> _What this task involves_
Reproduce every record exactly as it appears, but not the pictures.

Page-level text extractions
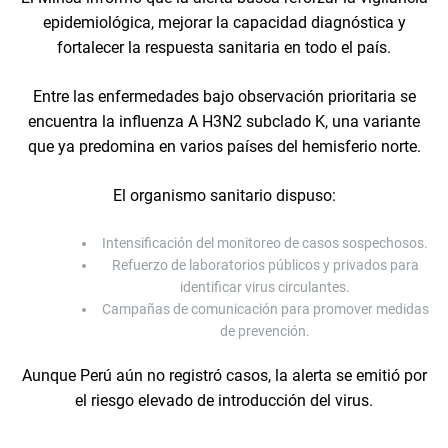
epidemiológica, mejorar la capacidad diagnóstica y
fortalecer la respuesta sanitaria en todo el país.
Entre las enfermedades bajo observación prioritaria se
encuentra la influenza A H3N2 subclado K, una variante
que ya predomina en varios países del hemisferio norte.
El organismo sanitario dispuso:
Intensificación del monitoreo de casos sospechosos.
Refuerzo de laboratorios públicos y privados para
identificar virus circulantes.
Campañas de comunicación para promover medidas
de prevención.
Aunque Perú aún no registró casos, la alerta se emitió por
el riesgo elevado de introducción del virus.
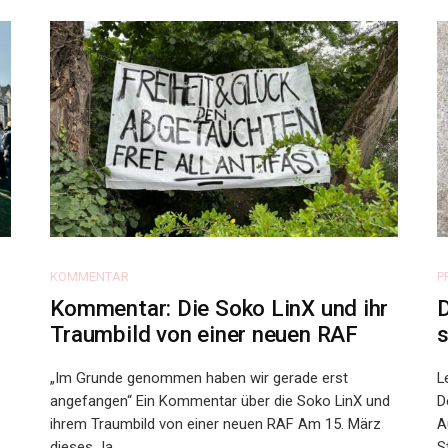
KOMMENTAR
P
Kommentar: Die Soko LinX und ihr
D
Traumbild von einer neuen RAF
s
„Im Grunde genommen haben wir gerade erst
L
angefangen“ Ein Kommentar über die Soko LinX und
D
ihrem Traumbild von einer neuen RAF Am 15. März
A
dieses Ja...
S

> _Solution_
epidemiológica, mejorar la capacidad diagnóstica y
fortalecer la respuesta sanitaria en todo el país.
Entre las enfermedades bajo observación prioritaria se
encuentra la influenza A H3N2 subclado K, una variante
que ya predomina en varios países del hemisferio norte.
El organismo sanitario dispuso:
Intensificación del monitoreo de casos sospechosos.
Refuerzo de laboratorios públicos y privados para
identificar virus circulantes.
Campañas de comunicación para promover medidas
de prevención.
Aunque Perú aún no registró casos, la alerta se emitió por
el riesgo elevado de introducción del virus.
KOMMENTAR
P
Kommentar: Die Soko LinX und ihr
D
Traumbild von einer neuen RAF
s
„Im Grunde genommen haben wir gerade erst
L
angefangen“ Ein Kommentar über die Soko LinX und
D
ihrem Traumbild von einer neuen RAF Am 15. März
A
dieses Ja...
S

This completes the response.